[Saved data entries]
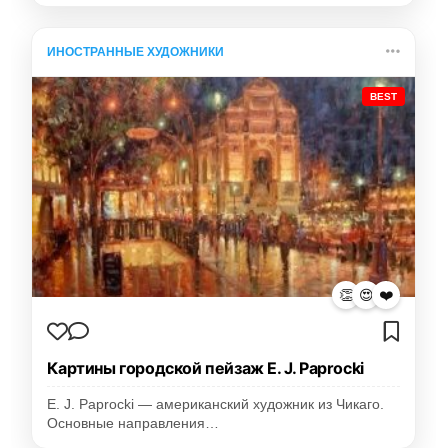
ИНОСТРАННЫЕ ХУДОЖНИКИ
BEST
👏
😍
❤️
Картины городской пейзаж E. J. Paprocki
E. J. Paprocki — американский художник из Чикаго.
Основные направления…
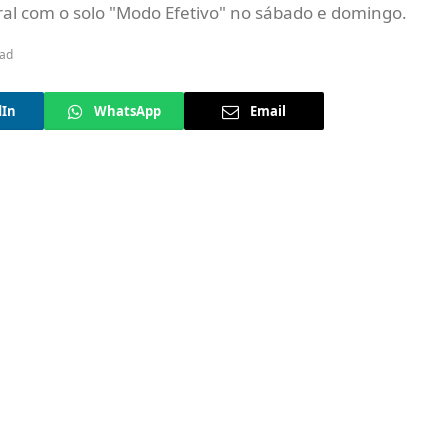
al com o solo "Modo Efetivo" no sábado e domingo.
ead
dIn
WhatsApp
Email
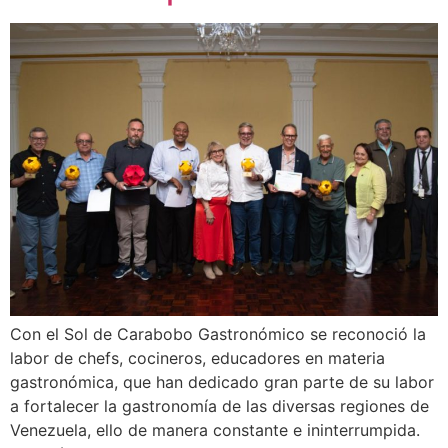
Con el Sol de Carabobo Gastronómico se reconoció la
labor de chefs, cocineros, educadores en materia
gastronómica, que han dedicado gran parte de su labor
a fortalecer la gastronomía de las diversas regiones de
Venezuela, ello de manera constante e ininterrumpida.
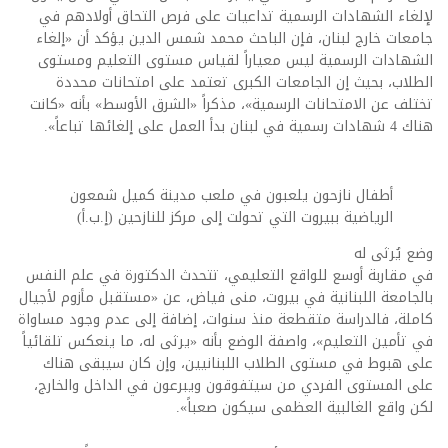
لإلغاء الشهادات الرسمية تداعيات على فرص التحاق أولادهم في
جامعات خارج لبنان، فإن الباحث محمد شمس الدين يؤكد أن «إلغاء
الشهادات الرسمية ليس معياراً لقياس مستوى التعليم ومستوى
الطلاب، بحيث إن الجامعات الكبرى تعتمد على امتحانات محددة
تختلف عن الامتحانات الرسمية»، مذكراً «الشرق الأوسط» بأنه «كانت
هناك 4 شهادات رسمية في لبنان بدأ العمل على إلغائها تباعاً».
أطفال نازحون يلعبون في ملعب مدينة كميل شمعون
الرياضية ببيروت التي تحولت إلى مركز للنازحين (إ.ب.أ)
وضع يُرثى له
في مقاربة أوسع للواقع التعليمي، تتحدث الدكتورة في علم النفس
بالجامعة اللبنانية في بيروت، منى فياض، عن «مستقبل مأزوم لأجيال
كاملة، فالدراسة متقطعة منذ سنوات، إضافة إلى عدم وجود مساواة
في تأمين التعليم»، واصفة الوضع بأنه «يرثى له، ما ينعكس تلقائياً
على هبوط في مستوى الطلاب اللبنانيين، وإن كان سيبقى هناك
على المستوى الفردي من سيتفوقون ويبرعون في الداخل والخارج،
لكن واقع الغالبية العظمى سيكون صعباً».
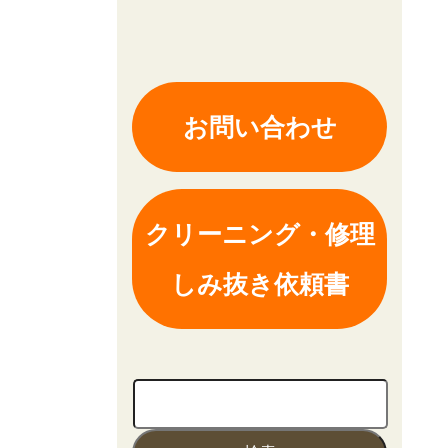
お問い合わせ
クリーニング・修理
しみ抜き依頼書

...

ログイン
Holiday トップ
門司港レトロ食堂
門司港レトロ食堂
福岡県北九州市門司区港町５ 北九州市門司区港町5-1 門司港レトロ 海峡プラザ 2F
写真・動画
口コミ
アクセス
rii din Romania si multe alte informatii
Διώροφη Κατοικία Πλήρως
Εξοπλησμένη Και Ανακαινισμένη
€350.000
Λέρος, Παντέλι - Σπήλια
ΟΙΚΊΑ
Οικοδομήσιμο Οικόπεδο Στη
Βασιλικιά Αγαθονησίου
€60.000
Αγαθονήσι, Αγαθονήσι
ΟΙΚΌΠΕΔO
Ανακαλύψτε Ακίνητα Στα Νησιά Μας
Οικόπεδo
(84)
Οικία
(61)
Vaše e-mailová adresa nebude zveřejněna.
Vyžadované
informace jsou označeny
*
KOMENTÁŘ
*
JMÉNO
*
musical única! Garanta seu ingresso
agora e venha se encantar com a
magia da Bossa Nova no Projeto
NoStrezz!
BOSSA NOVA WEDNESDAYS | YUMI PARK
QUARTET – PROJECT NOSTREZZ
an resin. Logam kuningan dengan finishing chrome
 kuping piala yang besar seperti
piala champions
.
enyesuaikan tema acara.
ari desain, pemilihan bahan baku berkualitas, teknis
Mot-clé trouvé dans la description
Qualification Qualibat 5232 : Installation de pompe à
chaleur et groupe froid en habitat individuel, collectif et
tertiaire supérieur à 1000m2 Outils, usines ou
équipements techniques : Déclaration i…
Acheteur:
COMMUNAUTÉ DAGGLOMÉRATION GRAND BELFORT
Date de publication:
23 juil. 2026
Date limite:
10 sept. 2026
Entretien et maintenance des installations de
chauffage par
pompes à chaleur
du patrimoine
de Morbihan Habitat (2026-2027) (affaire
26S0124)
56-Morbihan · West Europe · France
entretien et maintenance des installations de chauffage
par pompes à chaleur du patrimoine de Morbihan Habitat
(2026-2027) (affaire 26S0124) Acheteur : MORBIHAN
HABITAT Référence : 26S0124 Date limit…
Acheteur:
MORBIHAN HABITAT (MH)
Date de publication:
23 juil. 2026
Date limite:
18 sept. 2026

* * *

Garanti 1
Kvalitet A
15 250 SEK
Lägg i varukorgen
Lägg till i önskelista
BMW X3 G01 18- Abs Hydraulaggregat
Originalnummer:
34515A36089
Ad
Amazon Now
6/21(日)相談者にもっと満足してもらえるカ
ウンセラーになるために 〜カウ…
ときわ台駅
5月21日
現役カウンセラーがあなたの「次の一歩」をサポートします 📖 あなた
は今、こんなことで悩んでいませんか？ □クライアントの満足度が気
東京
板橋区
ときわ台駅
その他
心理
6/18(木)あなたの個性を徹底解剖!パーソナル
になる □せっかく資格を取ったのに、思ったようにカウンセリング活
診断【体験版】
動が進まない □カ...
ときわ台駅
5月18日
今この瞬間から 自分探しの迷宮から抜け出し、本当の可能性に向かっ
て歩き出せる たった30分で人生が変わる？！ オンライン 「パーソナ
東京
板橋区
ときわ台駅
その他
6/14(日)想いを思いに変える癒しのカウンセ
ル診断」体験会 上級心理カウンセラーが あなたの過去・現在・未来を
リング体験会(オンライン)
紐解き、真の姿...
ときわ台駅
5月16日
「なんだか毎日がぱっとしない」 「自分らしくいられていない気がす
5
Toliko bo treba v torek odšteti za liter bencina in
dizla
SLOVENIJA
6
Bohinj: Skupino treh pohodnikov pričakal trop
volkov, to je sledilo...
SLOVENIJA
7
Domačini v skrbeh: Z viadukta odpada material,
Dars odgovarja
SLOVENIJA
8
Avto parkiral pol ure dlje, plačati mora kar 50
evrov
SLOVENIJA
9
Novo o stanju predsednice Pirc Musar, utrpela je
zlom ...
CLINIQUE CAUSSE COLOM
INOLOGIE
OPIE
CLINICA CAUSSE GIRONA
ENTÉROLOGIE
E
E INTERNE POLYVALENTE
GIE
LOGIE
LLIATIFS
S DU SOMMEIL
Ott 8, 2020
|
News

THE TASK: Show every line above that contains the word "affaire", treating uppercase and lowercase as different.

SOLVED PROBLEM:
de Morbihan Habitat (2026-2027) (affaire
(2026-2027) (affaire 26S0124) Acheteur : MORBIHAN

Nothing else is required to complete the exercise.